# [FOM] Formalization Thesis - questions

Thu Jan 3 20:16:51 EST 2008

catarina dutilh wrote:

> 1. At some point somebody remarked (I forgot who it was) that
> formalizations may come in degrees, i.e. that something (a proof, an
> argument, a theory) can be more formal(ized) that something else, and
> yet, less formal(ized) than a third thing. Does this sound right?

I did not follow everything in this thread. But it seems it was I who
discussed something like that in my first posting with the subject
"Formalization Thesis vs Formal nature of mathematics"

1. My first idea was that we can formalize only something informal (our
intuition).

2. "Formal" or "rigorous" in mathematics means separation of the form
of our reasoning from its content (the intuition, imagination, etc.)
and checking correctness of the reasoning only on the base of its form.

3. The categories of form vs content are rather general. The formal
systems like FOL, PA, ZFC are only a limit case of the general idea of
form.

4. Mathematics was always (sufficiently) formal in this general sense,
however possibly far from the contemporary limit case mentioned above.
Thus, we can speak on degrees of formality.

5. But nowadays, when we know the limit concept of formality when
correctness of proofs can be checked (in principle) by computer, any
mathematical proof (as always written rather informally, or formally in
the above general sense) is confirmed as genuine mathematical only if
we are sure that the problem of its full or "absolute" formalization
(to be checked by computer) is evidently resolvable. This is just the
question of time and perseverance. Typically this assurance is
considered as sufficient and mathematicians do nothing for full
formalization. Anyway, when a proof is accepted to be mathematical in
the contemporary sense of this word this means that it is fully
formalizABLE. (I know NO exception to this thesis.)
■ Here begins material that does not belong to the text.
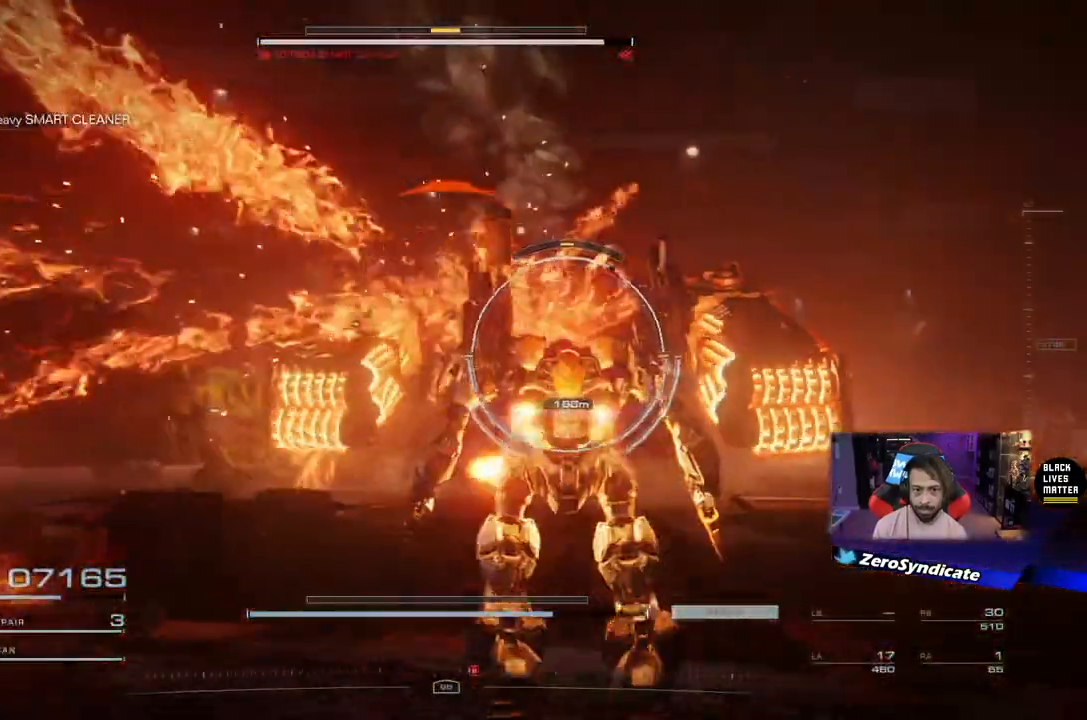
{"buttons": [], "left_stick": "up-right", "right_stick": "center", "events": [[117, "left_stick", "up-right"]]}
6. By this reason I do not understand Formalization Thesis. This is
TAUTOLOGY: Any mathematical (i.e. fully formalizable) proof is fully
formalizable. The only real question (requiring only time and
perseverance) is to present the full formalization (which evidently
exists once it was confirmed - in our time - that the proof is
mathematical).

7. Therefore, instead of Formalization Thesis I prefer to consider more
fundamental question on Formal nature of mathematics (or on Formalist
View on Mathematics, FVM).